* [ABOUT THIS EXERCISE]
Go through the entries below and print, exactly, the lines starting at the one with "[113,621,163,646] 文件 -> (135, 570) none" and ending at the one with "[40,507,124,524] Indexing is", keeping both ends and no others.

*** RECORDS FOR PROCESSING ***

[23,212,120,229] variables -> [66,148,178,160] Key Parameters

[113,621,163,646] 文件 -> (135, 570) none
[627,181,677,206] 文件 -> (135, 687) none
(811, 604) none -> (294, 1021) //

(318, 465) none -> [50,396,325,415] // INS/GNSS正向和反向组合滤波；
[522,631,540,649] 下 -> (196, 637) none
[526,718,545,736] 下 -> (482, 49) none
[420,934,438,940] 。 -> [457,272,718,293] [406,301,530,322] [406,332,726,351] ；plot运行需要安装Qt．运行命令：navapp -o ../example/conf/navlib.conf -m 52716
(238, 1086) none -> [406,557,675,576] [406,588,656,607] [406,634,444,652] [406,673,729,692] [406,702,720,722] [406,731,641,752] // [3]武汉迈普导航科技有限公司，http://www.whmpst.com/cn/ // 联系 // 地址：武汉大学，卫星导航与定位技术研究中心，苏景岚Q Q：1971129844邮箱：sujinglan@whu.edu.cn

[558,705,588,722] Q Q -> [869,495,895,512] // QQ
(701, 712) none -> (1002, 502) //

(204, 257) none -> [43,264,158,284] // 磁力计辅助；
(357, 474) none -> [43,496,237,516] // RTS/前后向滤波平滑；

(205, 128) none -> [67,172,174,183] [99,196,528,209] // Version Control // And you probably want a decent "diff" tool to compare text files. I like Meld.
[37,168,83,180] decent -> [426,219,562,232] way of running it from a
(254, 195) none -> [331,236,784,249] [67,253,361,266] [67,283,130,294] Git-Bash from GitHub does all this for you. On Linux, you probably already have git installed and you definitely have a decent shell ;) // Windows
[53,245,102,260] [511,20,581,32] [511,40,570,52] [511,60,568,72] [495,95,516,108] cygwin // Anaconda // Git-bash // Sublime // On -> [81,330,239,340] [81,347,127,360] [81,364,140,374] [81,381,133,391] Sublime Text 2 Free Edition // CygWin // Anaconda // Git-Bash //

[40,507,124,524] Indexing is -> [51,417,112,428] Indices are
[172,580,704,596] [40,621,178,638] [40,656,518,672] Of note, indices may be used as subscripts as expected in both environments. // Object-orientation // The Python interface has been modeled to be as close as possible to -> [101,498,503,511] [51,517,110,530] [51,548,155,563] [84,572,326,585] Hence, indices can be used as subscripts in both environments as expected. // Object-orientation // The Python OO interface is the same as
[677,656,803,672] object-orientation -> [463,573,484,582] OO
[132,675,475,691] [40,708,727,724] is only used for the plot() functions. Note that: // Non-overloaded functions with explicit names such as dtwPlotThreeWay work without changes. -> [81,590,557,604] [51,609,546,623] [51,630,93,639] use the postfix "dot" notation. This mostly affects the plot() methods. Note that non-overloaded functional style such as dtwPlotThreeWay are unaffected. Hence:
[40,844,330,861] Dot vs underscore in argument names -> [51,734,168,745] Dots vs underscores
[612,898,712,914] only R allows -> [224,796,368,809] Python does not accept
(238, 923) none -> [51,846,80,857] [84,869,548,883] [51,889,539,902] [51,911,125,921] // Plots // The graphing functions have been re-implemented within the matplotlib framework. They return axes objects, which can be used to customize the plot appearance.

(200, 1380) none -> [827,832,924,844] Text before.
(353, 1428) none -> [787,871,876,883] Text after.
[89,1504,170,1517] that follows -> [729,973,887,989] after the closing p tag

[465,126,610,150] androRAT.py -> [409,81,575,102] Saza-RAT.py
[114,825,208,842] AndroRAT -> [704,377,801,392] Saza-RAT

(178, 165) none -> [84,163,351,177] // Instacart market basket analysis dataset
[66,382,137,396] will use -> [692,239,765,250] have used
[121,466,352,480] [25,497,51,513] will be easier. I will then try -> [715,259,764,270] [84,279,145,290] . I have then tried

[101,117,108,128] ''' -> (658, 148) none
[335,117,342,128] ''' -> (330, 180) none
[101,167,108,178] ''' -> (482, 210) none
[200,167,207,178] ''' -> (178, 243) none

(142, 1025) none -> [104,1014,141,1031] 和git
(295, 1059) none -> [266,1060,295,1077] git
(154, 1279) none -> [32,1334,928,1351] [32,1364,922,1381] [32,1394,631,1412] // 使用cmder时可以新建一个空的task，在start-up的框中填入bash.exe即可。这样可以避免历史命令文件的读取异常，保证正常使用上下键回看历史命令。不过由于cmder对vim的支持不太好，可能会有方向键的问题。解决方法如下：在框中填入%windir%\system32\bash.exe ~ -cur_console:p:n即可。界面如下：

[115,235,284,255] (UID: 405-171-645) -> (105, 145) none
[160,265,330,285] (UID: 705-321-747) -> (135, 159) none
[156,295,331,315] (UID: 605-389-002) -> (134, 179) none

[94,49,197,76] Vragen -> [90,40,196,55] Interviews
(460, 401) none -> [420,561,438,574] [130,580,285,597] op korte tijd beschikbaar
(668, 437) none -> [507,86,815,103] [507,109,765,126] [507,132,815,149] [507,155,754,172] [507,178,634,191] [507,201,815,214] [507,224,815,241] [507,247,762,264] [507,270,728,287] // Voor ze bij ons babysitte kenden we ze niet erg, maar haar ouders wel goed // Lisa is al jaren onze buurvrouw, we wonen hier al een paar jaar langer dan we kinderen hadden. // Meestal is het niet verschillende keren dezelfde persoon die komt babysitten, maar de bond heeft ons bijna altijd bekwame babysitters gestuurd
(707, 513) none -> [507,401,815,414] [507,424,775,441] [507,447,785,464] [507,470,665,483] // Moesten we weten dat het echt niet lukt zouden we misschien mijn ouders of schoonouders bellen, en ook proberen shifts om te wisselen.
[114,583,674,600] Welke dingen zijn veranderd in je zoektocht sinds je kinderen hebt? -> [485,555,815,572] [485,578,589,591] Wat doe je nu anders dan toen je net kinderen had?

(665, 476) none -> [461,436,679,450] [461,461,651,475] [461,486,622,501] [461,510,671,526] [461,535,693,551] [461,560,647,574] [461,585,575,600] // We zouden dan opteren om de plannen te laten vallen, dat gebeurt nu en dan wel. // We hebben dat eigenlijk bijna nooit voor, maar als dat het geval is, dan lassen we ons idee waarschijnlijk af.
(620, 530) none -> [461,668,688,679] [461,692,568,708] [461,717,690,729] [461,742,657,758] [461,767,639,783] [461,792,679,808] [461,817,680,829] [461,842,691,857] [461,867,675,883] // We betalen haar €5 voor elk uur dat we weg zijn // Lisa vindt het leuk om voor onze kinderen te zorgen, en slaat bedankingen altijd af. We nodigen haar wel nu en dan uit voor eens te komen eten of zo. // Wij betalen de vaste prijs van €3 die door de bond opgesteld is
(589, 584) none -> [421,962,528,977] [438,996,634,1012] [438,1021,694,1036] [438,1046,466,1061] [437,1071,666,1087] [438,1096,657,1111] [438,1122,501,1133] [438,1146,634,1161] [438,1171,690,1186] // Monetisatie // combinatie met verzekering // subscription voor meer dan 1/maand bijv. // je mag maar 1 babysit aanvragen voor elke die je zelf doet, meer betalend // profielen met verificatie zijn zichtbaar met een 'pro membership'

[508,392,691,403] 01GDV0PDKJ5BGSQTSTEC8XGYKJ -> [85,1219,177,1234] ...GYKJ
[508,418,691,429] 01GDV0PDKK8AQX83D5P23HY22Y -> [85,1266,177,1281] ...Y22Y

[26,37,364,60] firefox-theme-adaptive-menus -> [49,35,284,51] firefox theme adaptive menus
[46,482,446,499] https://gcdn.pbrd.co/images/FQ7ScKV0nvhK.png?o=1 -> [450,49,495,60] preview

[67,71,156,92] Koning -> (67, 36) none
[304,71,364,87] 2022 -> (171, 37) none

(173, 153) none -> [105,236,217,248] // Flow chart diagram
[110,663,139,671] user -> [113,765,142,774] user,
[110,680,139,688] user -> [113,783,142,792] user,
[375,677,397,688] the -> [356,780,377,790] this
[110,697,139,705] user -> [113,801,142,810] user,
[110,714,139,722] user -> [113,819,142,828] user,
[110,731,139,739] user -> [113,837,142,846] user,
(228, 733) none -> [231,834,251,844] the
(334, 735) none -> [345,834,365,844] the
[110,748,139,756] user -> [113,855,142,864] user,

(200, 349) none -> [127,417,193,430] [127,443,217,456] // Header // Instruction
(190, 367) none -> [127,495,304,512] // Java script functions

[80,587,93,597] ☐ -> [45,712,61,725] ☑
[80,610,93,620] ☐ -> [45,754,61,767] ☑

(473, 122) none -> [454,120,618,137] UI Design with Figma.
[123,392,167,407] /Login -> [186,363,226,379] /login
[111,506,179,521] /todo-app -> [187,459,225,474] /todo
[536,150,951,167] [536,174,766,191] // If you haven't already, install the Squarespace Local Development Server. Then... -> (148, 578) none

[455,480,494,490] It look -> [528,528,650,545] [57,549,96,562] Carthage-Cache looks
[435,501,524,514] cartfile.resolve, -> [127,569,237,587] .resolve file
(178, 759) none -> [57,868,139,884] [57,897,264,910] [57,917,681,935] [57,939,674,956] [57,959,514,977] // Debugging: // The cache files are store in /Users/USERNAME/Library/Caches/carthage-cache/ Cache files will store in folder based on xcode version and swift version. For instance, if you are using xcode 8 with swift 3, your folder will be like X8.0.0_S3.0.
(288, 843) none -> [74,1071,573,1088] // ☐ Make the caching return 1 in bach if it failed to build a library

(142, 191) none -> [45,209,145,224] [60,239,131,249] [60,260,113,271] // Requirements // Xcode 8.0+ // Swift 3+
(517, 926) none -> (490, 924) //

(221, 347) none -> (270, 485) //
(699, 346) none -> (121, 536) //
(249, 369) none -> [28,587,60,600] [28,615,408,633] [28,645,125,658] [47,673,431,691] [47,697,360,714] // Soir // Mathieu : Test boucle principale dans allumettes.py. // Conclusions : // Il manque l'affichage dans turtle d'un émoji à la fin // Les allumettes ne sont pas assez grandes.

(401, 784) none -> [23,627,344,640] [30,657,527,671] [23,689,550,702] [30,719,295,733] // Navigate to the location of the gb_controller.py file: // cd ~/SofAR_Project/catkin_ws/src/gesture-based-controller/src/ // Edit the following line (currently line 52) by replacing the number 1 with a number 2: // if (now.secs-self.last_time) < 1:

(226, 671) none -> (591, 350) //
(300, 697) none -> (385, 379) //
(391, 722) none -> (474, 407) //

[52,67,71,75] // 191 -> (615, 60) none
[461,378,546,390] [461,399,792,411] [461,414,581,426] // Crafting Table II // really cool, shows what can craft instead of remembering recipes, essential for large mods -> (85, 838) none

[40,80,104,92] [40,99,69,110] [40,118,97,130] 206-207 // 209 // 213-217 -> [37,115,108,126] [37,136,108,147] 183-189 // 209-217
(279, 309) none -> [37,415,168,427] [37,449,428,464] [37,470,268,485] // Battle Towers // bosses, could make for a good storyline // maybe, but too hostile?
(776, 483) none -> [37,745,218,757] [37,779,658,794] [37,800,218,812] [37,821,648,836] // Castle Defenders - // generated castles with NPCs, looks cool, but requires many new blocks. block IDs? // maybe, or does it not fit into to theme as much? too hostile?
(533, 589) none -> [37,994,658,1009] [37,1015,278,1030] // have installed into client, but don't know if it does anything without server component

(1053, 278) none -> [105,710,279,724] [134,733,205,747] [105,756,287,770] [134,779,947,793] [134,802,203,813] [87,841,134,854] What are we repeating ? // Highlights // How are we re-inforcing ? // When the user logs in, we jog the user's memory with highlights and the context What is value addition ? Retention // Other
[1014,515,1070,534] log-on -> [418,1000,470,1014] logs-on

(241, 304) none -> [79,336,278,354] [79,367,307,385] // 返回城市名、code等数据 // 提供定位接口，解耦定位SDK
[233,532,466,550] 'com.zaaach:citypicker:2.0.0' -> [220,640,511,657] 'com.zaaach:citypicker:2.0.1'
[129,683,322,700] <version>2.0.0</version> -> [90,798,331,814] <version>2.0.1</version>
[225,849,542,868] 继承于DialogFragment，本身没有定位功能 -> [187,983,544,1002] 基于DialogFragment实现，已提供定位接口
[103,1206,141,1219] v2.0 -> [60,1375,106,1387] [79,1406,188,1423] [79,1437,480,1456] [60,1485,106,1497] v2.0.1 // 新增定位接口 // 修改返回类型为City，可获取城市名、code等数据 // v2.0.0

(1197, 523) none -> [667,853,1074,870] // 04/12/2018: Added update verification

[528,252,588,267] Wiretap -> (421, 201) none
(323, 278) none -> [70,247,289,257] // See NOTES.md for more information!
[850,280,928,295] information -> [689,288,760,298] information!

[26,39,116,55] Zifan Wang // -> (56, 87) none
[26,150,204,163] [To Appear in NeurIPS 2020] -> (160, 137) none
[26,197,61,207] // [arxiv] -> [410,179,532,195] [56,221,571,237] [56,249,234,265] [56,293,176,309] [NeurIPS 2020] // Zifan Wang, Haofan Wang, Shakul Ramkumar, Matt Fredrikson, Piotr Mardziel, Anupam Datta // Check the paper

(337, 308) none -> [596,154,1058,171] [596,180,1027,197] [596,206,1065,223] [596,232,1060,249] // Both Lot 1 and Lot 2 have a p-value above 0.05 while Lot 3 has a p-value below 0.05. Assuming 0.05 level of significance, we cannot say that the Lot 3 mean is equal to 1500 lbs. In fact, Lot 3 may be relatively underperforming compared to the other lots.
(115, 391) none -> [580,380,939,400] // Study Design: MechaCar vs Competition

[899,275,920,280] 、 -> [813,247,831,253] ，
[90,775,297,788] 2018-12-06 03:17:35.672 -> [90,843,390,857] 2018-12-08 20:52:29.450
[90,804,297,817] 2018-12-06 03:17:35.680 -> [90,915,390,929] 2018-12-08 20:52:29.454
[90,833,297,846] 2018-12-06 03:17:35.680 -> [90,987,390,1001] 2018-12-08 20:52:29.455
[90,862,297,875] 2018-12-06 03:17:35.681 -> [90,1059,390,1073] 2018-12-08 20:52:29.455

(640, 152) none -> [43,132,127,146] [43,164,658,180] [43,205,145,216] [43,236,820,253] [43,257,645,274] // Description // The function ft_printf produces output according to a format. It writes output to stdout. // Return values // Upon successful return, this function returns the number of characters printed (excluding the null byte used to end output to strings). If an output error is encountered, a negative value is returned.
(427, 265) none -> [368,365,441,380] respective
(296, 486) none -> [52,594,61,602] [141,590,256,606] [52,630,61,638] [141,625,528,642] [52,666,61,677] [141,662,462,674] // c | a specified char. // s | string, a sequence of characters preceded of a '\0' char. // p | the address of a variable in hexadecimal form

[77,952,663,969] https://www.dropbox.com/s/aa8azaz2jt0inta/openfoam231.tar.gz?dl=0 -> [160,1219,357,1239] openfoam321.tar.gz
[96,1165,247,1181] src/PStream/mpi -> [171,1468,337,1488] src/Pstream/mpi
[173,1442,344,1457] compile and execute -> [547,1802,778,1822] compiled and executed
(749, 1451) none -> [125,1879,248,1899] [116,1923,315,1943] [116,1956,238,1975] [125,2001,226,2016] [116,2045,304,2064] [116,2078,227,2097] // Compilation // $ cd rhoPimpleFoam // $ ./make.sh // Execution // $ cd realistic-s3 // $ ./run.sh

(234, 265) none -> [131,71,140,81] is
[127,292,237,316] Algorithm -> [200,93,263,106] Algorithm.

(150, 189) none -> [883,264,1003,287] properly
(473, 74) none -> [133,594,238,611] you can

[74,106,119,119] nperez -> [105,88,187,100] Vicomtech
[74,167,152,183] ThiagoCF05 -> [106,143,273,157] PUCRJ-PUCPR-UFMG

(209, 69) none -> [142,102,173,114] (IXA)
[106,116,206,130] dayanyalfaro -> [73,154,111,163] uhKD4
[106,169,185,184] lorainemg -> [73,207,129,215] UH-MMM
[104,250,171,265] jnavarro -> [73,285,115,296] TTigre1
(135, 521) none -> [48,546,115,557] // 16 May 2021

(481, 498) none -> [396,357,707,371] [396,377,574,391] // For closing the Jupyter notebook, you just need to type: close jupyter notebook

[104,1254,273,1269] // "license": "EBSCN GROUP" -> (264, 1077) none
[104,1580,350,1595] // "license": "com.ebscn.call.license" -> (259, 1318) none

*** End of RECORDS FOR PROCESSING ***

* [SOLUTION TO THIS TASK]
[113,621,163,646] 文件 -> (135, 570) none
[627,181,677,206] 文件 -> (135, 687) none
(811, 604) none -> (294, 1021) //

(318, 465) none -> [50,396,325,415] // INS/GNSS正向和反向组合滤波；
[522,631,540,649] 下 -> (196, 637) none
[526,718,545,736] 下 -> (482, 49) none
[420,934,438,940] 。 -> [457,272,718,293] [406,301,530,322] [406,332,726,351] ；plot运行需要安装Qt．运行命令：navapp -o ../example/conf/navlib.conf -m 52716
(238, 1086) none -> [406,557,675,576] [406,588,656,607] [406,634,444,652] [406,673,729,692] [406,702,720,722] [406,731,641,752] // [3]武汉迈普导航科技有限公司，http://www.whmpst.com/cn/ // 联系 // 地址：武汉大学，卫星导航与定位技术研究中心，苏景岚Q Q：1971129844邮箱：sujinglan@whu.edu.cn

[558,705,588,722] Q Q -> [869,495,895,512] // QQ
(701, 712) none -> (1002, 502) //

(204, 257) none -> [43,264,158,284] // 磁力计辅助；
(357, 474) none -> [43,496,237,516] // RTS/前后向滤波平滑；

(205, 128) none -> [67,172,174,183] [99,196,528,209] // Version Control // And you probably want a decent "diff" tool to compare text files. I like Meld.
[37,168,83,180] decent -> [426,219,562,232] way of running it from a
(254, 195) none -> [331,236,784,249] [67,253,361,266] [67,283,130,294] Git-Bash from GitHub does all this for you. On Linux, you probably already have git installed and you definitely have a decent shell ;) // Windows
[53,245,102,260] [511,20,581,32] [511,40,570,52] [511,60,568,72] [495,95,516,108] cygwin // Anaconda // Git-bash // Sublime // On -> [81,330,239,340] [81,347,127,360] [81,364,140,374] [81,381,133,391] Sublime Text 2 Free Edition // CygWin // Anaconda // Git-Bash //

[40,507,124,524] Indexing is -> [51,417,112,428] Indices are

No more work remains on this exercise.